■ DATA BELOW:
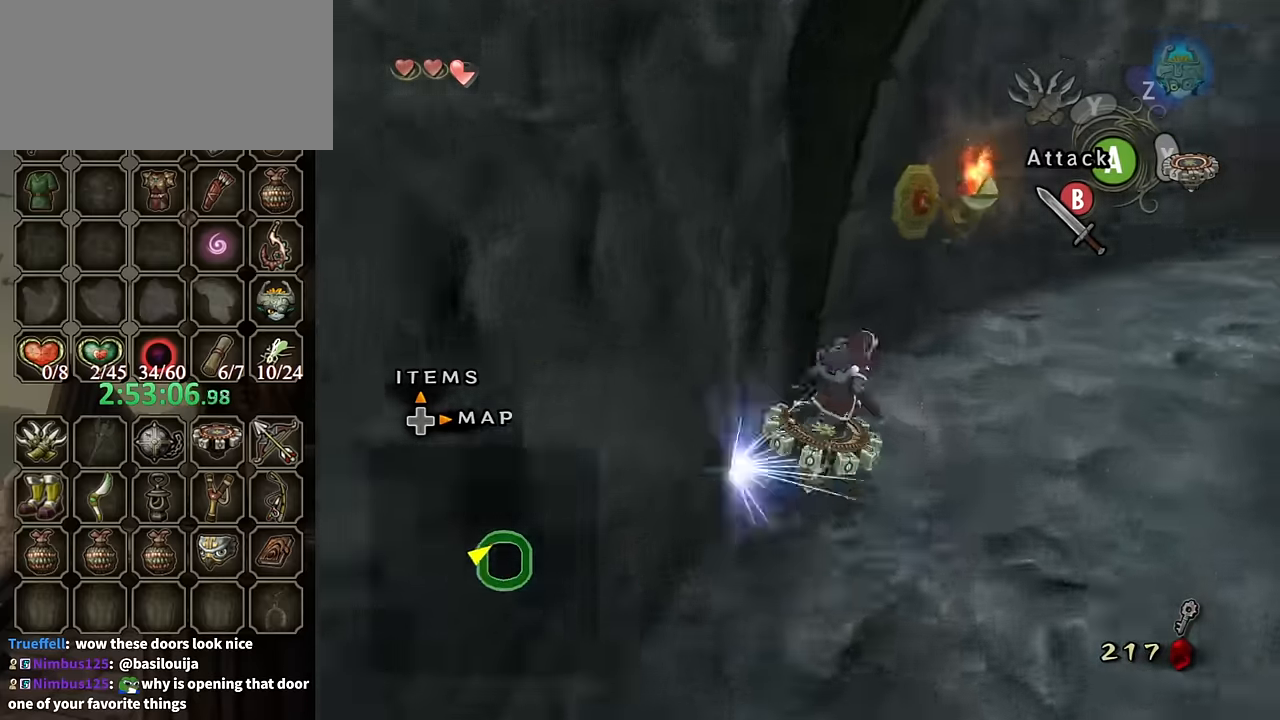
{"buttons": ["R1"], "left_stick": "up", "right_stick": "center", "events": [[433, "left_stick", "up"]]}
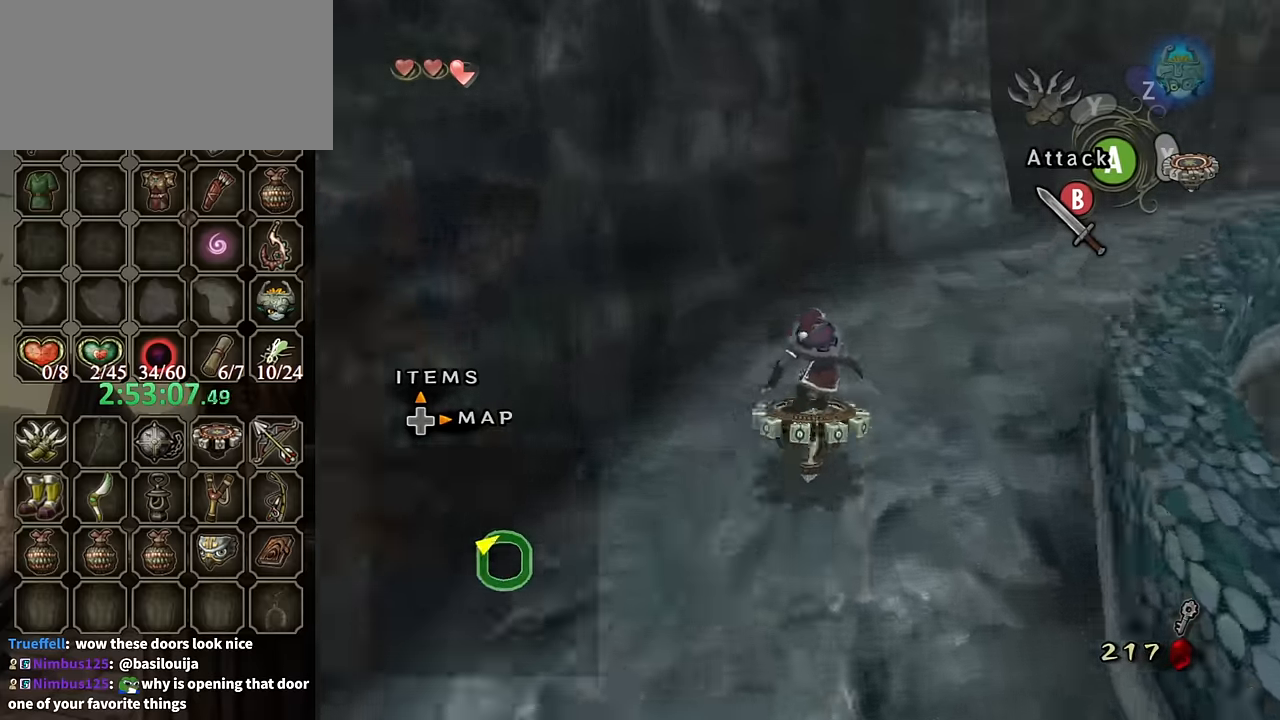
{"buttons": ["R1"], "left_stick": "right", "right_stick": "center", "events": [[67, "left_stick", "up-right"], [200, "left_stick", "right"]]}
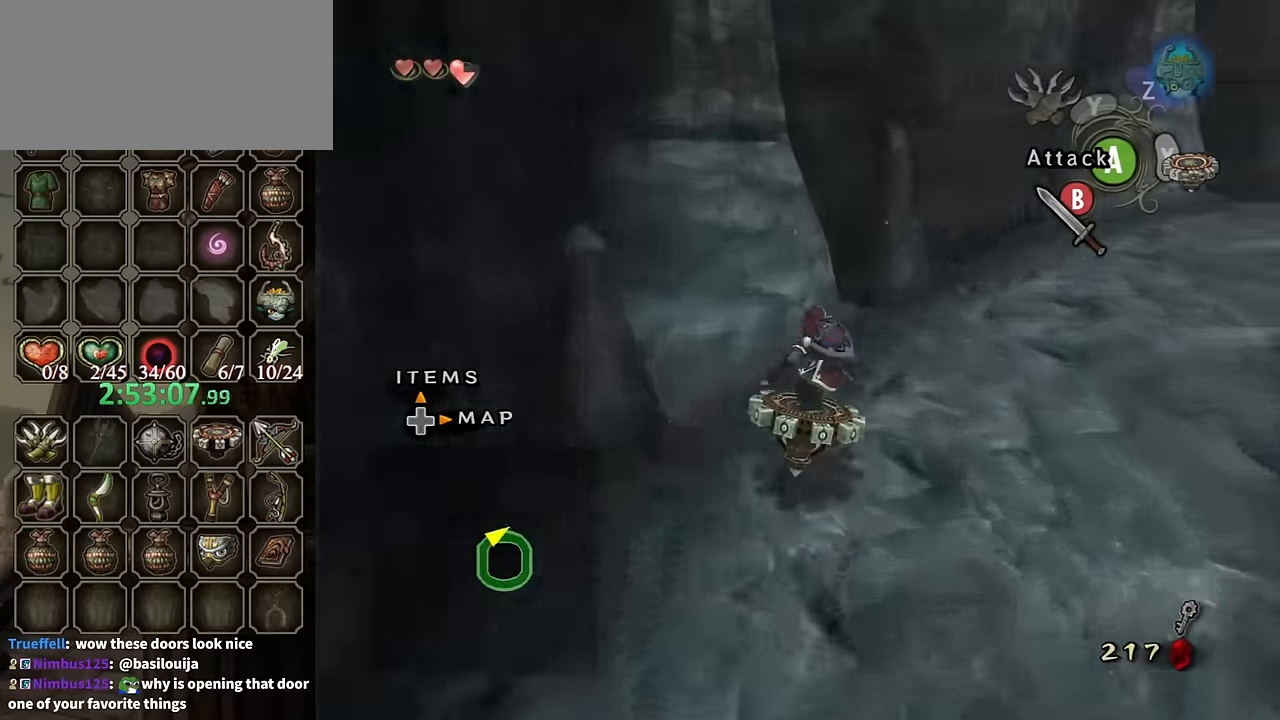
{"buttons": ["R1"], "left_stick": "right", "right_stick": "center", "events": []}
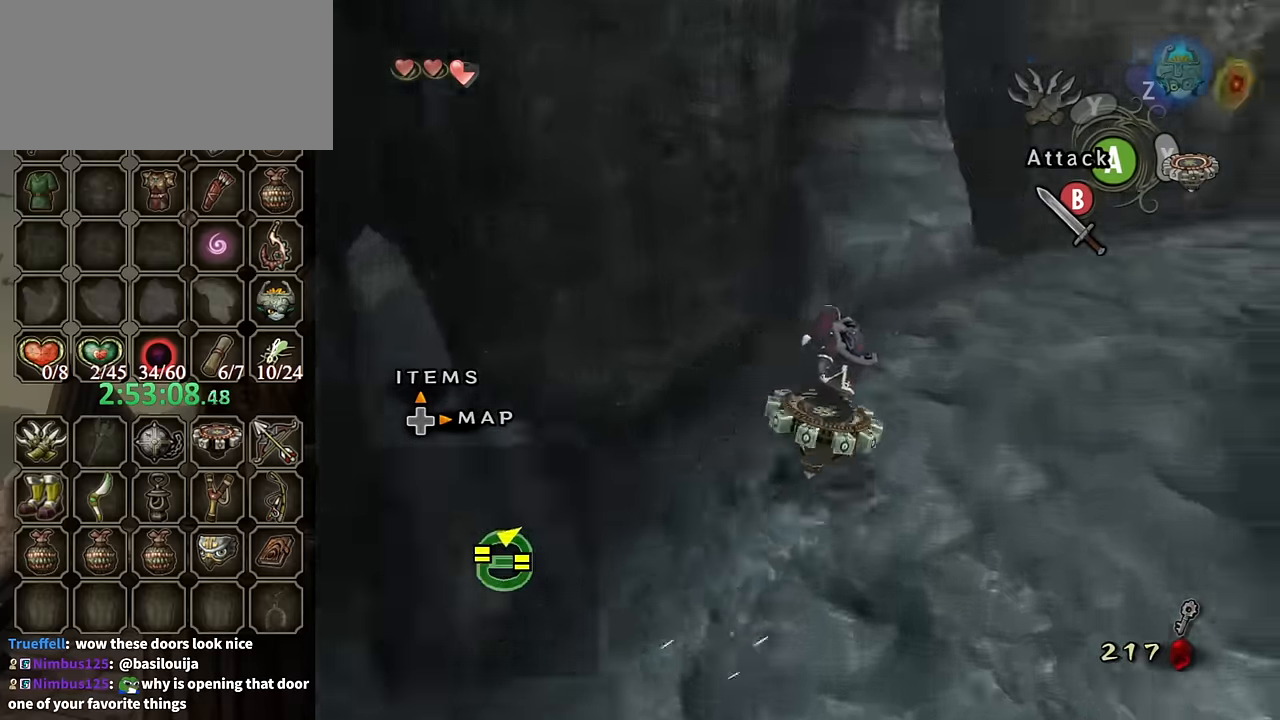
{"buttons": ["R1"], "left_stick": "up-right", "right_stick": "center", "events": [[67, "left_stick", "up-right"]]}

■ PROBLEM TO WORK ON: With the pictures removed, output the listing above exactly.

■ ANSWER BELOW:
{"buttons": ["R1"], "left_stick": "up", "right_stick": "center", "events": [[433, "left_stick", "up"]]}
{"buttons": ["R1"], "left_stick": "right", "right_stick": "center", "events": [[67, "left_stick", "up-right"], [200, "left_stick", "right"]]}
{"buttons": ["R1"], "left_stick": "right", "right_stick": "center", "events": []}
{"buttons": ["R1"], "left_stick": "up-right", "right_stick": "center", "events": [[67, "left_stick", "up-right"]]}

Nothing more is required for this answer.